Contaminants transported mainly with sediment include chlorinated hydrocarbon insecticides; herbicides such as trifluralin, profluralin, and paraquat: and total organic N and total P including phosphate. Ammonium nitrogen and a majority of the pesticides used in the midwestern United States are carried to wetlands mostly with surface water runoff. Nitrate nitrogen is the most important chemical carried by subsurface drainage, and can be transported mostly by surface drainage in relatively impervious or wet soils. Grue et al. (1988) demonstrated that aerial application of methyl and ethyl parathion caused mortality on aquatic invertebrates for up to 18 days after spraying.

Only the role of prairie wetlands as sinks or traps for N and P has been studied to any great extent, and most of the information comes from studies of a single Iowa wetland (Davis and van der Valk 1978; Davis et al. 1981; Neely 1982). These nutrients can be transferred from the water column of wetlands to the atmosphere, to the interstitial water of sediments, or to biomass within the wetland. Each of these compartments can also return nutrients to the water column.

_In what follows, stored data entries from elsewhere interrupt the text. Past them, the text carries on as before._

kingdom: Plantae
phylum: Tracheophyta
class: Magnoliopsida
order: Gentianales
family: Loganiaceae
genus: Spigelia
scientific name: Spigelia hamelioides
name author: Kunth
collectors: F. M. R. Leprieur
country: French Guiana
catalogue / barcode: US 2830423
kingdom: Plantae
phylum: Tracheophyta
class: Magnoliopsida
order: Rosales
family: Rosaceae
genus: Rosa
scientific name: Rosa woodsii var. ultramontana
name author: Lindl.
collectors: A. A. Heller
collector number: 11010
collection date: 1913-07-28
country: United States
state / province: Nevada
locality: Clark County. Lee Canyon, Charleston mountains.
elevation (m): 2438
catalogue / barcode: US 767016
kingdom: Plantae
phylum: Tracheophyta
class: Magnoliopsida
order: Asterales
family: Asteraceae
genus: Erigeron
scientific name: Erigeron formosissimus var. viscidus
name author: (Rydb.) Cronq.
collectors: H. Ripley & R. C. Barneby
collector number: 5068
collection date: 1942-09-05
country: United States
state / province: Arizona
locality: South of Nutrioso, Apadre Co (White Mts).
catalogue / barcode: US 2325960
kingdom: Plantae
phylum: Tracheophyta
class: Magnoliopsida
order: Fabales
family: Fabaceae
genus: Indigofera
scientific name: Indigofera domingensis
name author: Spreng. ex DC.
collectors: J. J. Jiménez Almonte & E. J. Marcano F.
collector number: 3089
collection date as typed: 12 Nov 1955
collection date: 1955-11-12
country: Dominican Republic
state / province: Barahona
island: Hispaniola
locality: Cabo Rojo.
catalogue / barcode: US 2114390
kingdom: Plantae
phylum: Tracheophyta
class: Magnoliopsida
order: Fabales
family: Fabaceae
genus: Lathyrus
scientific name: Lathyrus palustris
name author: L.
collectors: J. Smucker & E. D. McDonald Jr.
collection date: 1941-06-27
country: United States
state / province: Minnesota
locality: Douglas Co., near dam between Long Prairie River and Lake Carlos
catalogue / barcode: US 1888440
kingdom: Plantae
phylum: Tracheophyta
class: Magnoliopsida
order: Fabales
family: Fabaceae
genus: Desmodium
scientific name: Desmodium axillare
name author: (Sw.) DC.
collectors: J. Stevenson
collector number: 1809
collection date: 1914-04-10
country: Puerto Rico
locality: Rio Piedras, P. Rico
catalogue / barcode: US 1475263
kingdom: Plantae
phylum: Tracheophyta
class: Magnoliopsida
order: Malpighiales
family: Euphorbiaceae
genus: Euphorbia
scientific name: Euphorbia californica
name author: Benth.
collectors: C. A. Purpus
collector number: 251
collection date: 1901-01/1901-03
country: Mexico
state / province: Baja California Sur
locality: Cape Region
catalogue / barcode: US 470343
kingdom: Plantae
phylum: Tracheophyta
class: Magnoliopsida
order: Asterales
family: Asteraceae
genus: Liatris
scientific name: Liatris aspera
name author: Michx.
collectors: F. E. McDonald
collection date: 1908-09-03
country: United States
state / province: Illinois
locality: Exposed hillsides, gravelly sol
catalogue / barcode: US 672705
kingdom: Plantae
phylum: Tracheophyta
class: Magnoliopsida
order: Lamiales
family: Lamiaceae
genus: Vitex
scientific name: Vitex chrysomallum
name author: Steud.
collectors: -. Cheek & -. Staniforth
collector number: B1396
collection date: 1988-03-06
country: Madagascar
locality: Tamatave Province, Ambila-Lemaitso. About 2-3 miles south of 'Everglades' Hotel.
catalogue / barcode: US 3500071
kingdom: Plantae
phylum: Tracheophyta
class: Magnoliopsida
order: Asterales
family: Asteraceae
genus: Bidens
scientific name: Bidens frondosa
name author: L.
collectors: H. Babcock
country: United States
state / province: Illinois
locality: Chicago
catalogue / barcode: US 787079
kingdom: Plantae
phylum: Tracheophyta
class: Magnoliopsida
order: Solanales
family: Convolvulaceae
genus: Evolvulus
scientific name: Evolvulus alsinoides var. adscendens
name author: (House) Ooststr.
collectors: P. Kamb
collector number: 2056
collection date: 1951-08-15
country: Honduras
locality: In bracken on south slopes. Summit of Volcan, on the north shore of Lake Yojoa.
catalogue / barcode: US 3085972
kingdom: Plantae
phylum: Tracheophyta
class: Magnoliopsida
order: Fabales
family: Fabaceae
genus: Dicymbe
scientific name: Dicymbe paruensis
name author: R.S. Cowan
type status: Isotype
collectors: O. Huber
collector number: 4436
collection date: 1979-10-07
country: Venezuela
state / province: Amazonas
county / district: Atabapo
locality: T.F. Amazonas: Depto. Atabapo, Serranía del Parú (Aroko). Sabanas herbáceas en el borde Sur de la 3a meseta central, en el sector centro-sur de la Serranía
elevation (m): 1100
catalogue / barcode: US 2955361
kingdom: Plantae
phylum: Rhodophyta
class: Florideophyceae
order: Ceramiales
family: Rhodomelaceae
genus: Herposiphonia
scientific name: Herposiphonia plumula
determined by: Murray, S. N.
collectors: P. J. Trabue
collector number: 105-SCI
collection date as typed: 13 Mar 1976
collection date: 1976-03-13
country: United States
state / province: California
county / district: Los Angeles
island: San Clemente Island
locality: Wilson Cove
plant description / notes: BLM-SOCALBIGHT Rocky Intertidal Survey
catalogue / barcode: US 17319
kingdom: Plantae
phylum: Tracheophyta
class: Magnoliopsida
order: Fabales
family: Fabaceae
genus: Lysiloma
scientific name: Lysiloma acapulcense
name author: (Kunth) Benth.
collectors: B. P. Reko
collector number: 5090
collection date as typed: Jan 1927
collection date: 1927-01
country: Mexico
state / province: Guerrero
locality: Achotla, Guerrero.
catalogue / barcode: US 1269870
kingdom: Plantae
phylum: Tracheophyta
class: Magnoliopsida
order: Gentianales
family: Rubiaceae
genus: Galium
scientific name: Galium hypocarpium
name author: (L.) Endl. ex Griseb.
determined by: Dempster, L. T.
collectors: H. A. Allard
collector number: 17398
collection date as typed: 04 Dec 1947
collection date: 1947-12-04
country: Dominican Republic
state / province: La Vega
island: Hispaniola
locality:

The Iowa wetland mentioned above removed 86% of the NO3- nitrogen, 78% of the NH4+ nitrogen, and 20% of the PO43+ phosphorus inputs from agricultural runoff in a single year, but the wetland showed such high efficiency as a nutrient trap only when no outflow occurred. Nevertheless, sequential processes of nitrification and denitrification can result in large N losses to the atmosphere, to surface outflow, and to the ground-water system in wetlands experiencing frequent drying and inundation. Thus it would seem that temporarily and seasonally flooded prairie wetlands would be especially efficient in removal of excess N that entered their basins.

Investigators of the Iowa wetland referred to above also reported high N and P concentrations in tissues of the two most common emergent plants, Typha glauca and Sparganium eurycarpum. If it is assumed that other emergents also accumulate these nutrients, then the removal of hay and forage from prairie wetlands by humans and their livestock would be a means by which their function as nutrient traps could be maintained for longer periods.

Many prairie wetlands likely retain sediment, nutrients, and other anthropogenic substances simply because the basins have no outlet. No studies have addressed the ability of- these wetlands to withstand sustained inputs of these contaminants. In addition, no study has addressed the question of the fate of nutrients and pesticides that enter highly saline prairie wetlands.